Они один за другим вышли из смотровой. Проходя мимо, Бегли бросил взгляд на лежащего в постели Кэла Хокинса. Весь утыканный внутривенными иголками, он снова впал в забытье. Бегли не испытывал к нему ни малейшей жалости, хотя и защищал его перед Бертоном.
Как только они забрались в машину и тронулись, Филин заговорил:
– Я думал, вы так и так хотели поговорить с Ганнами, сэр.
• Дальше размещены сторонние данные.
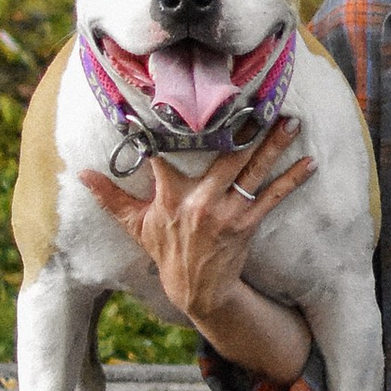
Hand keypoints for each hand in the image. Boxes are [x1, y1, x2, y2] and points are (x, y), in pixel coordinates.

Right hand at [80, 119, 315, 365]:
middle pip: (224, 155)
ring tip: (291, 122)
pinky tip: (309, 164)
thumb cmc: (167, 252)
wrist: (197, 291)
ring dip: (274, 146)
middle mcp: (198, 202)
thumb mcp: (135, 225)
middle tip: (261, 100)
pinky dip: (292, 181)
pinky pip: (272, 198)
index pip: (166, 155)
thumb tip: (80, 174)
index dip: (168, 129)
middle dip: (244, 127)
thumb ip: (110, 197)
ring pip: (252, 172)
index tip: (174, 101)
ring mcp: (225, 213)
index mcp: (170, 197)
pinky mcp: (246, 225)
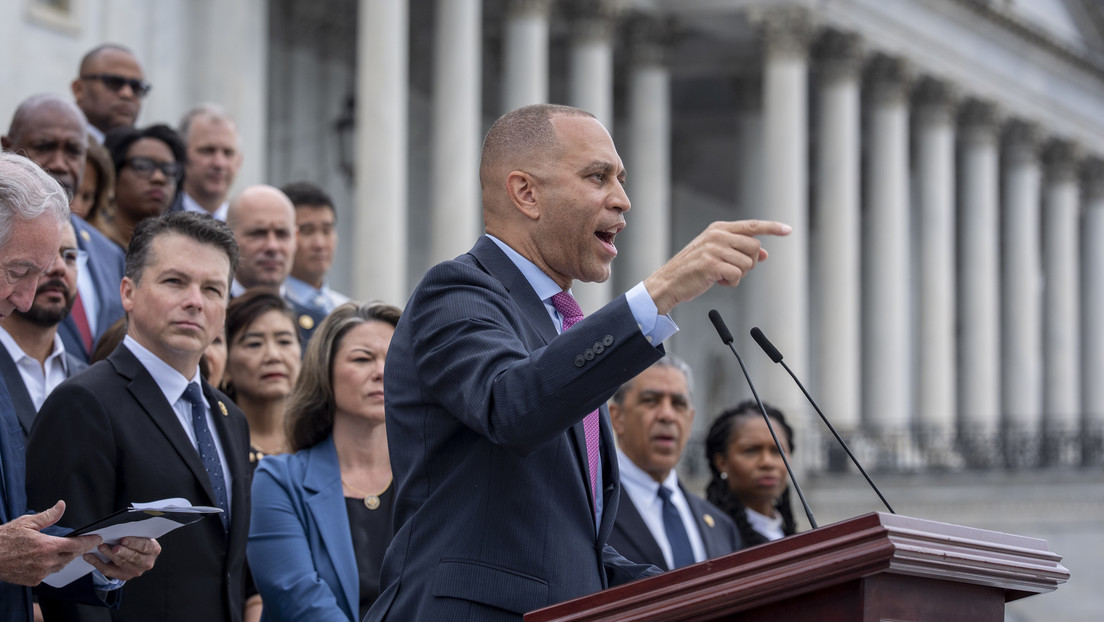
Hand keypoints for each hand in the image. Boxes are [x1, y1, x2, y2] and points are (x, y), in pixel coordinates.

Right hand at [0, 501, 102, 585]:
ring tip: (66, 549)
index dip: (89, 541)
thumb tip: (62, 505)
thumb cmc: (4, 539)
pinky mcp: (33, 581)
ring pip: (61, 566)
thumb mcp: (27, 522)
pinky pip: (49, 573)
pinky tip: (48, 559)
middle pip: (71, 556)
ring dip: (65, 558)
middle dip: (78, 549)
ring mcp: (39, 573)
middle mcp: (46, 562)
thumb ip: (48, 516)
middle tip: (83, 542)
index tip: (98, 538)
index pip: (76, 545)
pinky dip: (52, 566)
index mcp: (47, 546)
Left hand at [86, 536, 160, 580]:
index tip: (123, 539)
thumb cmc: (138, 541)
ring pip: (120, 563)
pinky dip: (97, 563)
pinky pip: (108, 570)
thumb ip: (137, 532)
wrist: (137, 553)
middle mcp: (146, 562)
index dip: (134, 543)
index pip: (144, 546)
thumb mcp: (142, 535)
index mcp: (153, 550)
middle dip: (121, 551)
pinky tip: (89, 556)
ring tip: (100, 547)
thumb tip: (123, 526)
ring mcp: (135, 571)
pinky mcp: (123, 576)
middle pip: (133, 556)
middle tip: (113, 547)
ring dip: (108, 555)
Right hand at [644, 220, 791, 314]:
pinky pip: (737, 276)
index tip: (788, 230)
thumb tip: (764, 254)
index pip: (752, 226)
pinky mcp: (711, 264)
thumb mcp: (717, 253)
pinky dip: (731, 283)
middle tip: (734, 270)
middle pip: (755, 247)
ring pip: (747, 264)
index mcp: (719, 229)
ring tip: (721, 276)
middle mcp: (717, 235)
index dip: (772, 228)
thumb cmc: (693, 268)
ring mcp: (714, 249)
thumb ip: (739, 250)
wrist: (669, 282)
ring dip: (739, 276)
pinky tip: (717, 282)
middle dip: (750, 263)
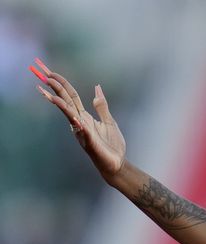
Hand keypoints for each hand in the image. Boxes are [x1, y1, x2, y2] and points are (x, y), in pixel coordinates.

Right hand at [31, 59, 125, 180]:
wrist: (117, 164)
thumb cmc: (112, 145)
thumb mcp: (109, 121)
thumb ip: (101, 106)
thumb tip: (97, 87)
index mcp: (84, 116)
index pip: (71, 97)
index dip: (62, 84)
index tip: (50, 73)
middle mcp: (80, 122)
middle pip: (66, 102)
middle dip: (55, 90)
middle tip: (44, 76)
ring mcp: (83, 132)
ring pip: (70, 116)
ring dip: (61, 106)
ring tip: (51, 95)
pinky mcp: (90, 143)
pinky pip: (83, 132)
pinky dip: (79, 125)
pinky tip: (76, 119)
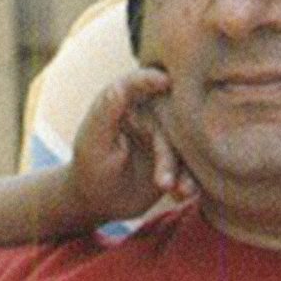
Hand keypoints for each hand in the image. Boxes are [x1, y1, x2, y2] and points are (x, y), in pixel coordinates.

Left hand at [67, 68, 194, 226]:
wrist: (98, 201)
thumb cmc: (89, 167)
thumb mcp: (93, 142)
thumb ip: (106, 113)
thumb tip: (119, 86)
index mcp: (126, 103)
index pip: (138, 85)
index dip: (150, 79)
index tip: (165, 80)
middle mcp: (150, 115)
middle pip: (170, 119)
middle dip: (171, 151)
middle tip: (164, 181)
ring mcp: (165, 137)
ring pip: (184, 145)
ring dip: (185, 169)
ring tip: (180, 191)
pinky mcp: (176, 158)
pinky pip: (189, 165)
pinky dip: (192, 179)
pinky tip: (186, 195)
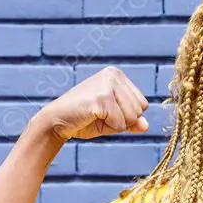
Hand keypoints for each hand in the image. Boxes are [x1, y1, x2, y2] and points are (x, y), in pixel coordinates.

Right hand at [34, 66, 149, 141]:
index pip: (143, 104)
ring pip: (132, 118)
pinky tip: (91, 118)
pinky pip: (119, 124)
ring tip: (95, 116)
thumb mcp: (113, 120)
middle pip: (139, 111)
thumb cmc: (84, 119)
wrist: (56, 121)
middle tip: (98, 115)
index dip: (127, 116)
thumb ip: (132, 122)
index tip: (106, 111)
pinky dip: (107, 128)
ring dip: (114, 124)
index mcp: (117, 75)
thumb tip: (146, 126)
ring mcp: (108, 85)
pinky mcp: (101, 98)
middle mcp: (114, 75)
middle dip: (121, 121)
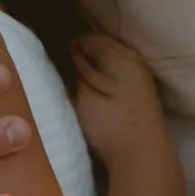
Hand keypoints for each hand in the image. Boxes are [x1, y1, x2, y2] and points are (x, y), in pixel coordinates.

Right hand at [72, 31, 171, 174]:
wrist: (144, 158)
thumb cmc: (112, 122)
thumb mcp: (86, 92)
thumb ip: (77, 67)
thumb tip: (70, 47)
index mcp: (122, 54)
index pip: (89, 37)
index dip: (68, 42)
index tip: (50, 52)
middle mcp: (135, 62)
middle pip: (102, 49)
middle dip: (81, 54)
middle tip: (58, 66)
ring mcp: (141, 80)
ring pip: (109, 65)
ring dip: (91, 68)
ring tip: (70, 79)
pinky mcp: (141, 97)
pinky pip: (116, 78)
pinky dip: (102, 80)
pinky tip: (90, 91)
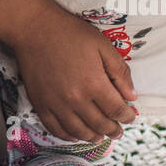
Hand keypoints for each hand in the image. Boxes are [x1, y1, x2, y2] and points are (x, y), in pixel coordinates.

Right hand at [13, 6, 138, 142]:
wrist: (34, 28)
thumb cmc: (69, 33)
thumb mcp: (102, 45)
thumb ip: (120, 71)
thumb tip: (132, 96)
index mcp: (94, 83)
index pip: (116, 110)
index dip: (127, 116)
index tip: (130, 117)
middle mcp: (76, 99)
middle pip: (99, 124)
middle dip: (113, 130)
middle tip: (118, 131)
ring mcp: (56, 104)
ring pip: (79, 131)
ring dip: (93, 137)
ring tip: (100, 137)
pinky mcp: (40, 104)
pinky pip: (55, 128)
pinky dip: (67, 136)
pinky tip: (75, 135)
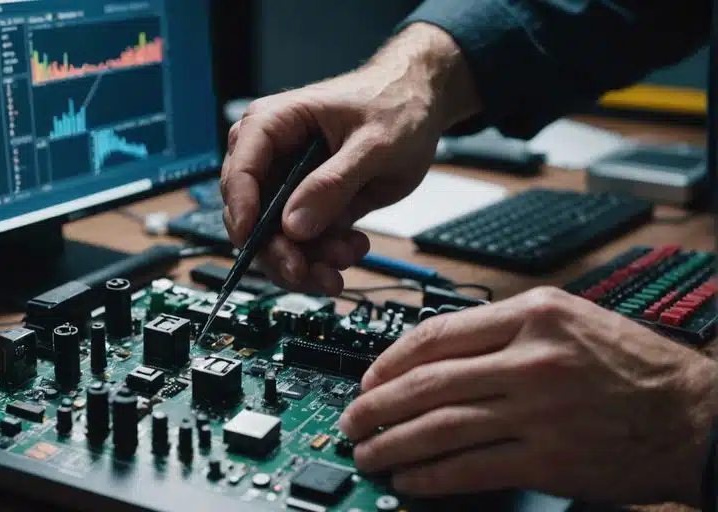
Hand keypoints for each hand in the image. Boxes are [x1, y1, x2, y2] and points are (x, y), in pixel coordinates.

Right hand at [220, 23, 480, 295]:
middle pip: (251, 215)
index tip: (254, 242)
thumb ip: (334, 184)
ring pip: (275, 240)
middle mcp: (270, 156)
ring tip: (348, 254)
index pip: (240, 171)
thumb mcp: (374, 144)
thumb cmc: (395, 104)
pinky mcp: (308, 206)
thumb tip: (294, 226)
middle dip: (280, 250)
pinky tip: (353, 246)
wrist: (420, 104)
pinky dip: (324, 256)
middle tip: (309, 273)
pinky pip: (302, 244)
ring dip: (308, 260)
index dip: (242, 211)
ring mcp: (287, 185)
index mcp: (272, 125)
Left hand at [337, 287, 717, 505]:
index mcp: (533, 315)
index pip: (437, 334)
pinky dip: (431, 476)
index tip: (368, 377)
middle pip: (427, 383)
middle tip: (351, 419)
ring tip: (368, 452)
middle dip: (377, 405)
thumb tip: (436, 351)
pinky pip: (471, 467)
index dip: (389, 360)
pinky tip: (409, 479)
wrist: (693, 416)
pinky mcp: (549, 459)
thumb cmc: (632, 367)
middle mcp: (531, 359)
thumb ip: (505, 328)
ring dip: (393, 444)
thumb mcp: (570, 319)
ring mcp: (539, 412)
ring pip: (440, 427)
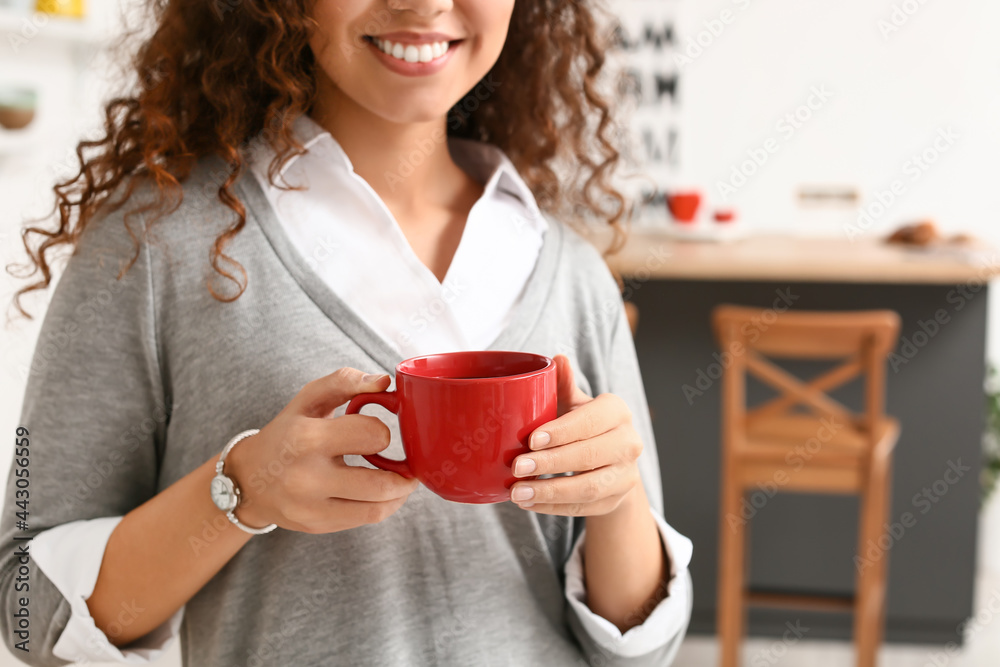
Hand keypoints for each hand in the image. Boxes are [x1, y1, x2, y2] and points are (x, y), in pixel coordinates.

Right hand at [225, 368, 418, 533]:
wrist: (248, 479)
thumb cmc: (286, 432)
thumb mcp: (308, 399)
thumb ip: (346, 382)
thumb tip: (384, 381)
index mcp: (307, 438)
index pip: (372, 435)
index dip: (382, 431)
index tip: (376, 432)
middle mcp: (306, 478)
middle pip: (381, 483)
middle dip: (405, 472)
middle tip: (410, 463)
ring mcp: (310, 508)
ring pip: (378, 508)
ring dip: (400, 493)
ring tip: (403, 480)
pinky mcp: (316, 525)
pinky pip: (365, 520)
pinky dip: (384, 506)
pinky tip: (382, 493)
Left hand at [508, 354, 642, 514]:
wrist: (609, 460)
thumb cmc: (582, 424)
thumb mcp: (574, 403)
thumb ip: (563, 383)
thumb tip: (557, 359)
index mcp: (617, 412)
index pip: (591, 422)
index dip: (561, 432)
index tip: (531, 440)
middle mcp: (629, 442)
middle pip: (588, 456)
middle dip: (550, 463)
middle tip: (516, 467)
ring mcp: (625, 475)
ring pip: (588, 488)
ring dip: (549, 492)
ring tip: (517, 493)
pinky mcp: (614, 500)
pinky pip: (583, 508)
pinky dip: (552, 508)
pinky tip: (528, 503)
– Я собирался нанести им визит, как только мы покинем больницу.
– Тогда почему вы так расстроились?
– Я собирался их запугать, чтоб поняли, как важно держать наше расследование в секрете. Нам нужно взять Тирни под охрану, пока местные не прознали, что мы его разыскиваем.
– Вы же видите, как быстро распространяются сплетни.
– Вот то-то и оно, Филин. Если мы не доберемся до Тирни в самом скором времени, боюсь, целая шайка местных обормотов под предводительством шефа полиции возьмет дело в свои руки. Они его уже приговорили, для них он Синий. В таких случаях праведный гнев всегда берет верх над законом. Эти славные местные парни, защищая своих женщин, могут прибегнуть к неписаному закону гор. Если они доберутся до Тирни раньше нас, он покойник. Ему крупно повезет, если ему зачитают права, прежде чем утопят в собственной крови. А уж газеты натешатся от души. Разнесут весть от Род-Айленда до Калифорнии. Фанатики по контролю над оружием накинутся на это дело. У нас на руках, Филин, останется такая хрень, что мало не покажется.
– А также множество вопросов.
– Вот именно. Например: где закопаны пять тел? Несколько минут они ехали в молчании. Потом заговорил Филин:
– Вы опасаетесь, как бы они не устроили охоту на Тирни, думая, что он Синий. А если он не Синий?